Work instructions: Every single record below is to be reproduced exactly.

Supplied material:
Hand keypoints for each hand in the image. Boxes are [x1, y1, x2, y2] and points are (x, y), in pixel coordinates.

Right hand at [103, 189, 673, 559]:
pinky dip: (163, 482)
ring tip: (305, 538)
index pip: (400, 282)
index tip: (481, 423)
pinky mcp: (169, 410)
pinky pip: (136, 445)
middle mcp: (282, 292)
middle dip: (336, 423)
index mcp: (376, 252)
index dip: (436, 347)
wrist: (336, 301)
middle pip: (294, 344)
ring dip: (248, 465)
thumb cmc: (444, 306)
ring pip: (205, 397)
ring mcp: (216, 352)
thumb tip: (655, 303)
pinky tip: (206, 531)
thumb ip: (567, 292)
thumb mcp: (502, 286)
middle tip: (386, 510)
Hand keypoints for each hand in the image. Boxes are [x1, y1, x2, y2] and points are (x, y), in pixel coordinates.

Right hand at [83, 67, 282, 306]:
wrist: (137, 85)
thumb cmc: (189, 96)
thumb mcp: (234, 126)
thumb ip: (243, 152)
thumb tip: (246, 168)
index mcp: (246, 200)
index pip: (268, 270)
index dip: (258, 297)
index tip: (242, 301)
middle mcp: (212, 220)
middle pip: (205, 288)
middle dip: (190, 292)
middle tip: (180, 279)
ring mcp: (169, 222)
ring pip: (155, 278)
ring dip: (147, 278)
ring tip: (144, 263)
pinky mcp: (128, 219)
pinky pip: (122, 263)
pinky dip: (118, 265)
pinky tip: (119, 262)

Response for this exercise:
Hand keypoints for each hand in the image. Boxes are [x1, y1, x2, y2] and points are (x, y), in pixel coordinates.

Right hand at [103, 189, 673, 559]:
pinky dip: (163, 482)
ring tip: (305, 538)
index pip: (400, 282)
index tip: (481, 423)
pinky mcp: (169, 410)
pinky pip: (136, 445)
middle mcp: (282, 292)
middle dip: (336, 423)
index mcp: (376, 252)
index dip: (436, 347)
wrist: (336, 301)
middle pip: (294, 344)
ring dip: (248, 465)
thumb cmc: (444, 306)
ring pip: (205, 397)
ring mcp: (216, 352)
thumb tip: (655, 303)
pinky tip: (206, 531)
thumb ip: (567, 292)
thumb mcp: (502, 286)
middle tip: (386, 510)
Hand keypoints for each hand in the image. Boxes are [x1, y1, x2, y2] and points are (x, y), in pixel coordinates.

Right hand at [83, 67, 282, 306]:
wrist: (137, 85)
thumb cmc: (189, 96)
thumb mcp: (234, 126)
thumb ip: (243, 152)
thumb tip: (246, 168)
index mcp: (246, 200)
index pip: (268, 270)
index dip: (258, 297)
index tip: (242, 301)
middle mcp: (212, 220)
middle pip: (205, 288)
middle dip: (190, 292)
middle tip: (180, 279)
ring mcp: (169, 222)
ring pip: (155, 278)
ring dip: (147, 278)
ring tip: (144, 263)
pinky mcp: (128, 219)
pinky pip: (122, 263)
pinky dip: (118, 265)
pinky tip: (119, 262)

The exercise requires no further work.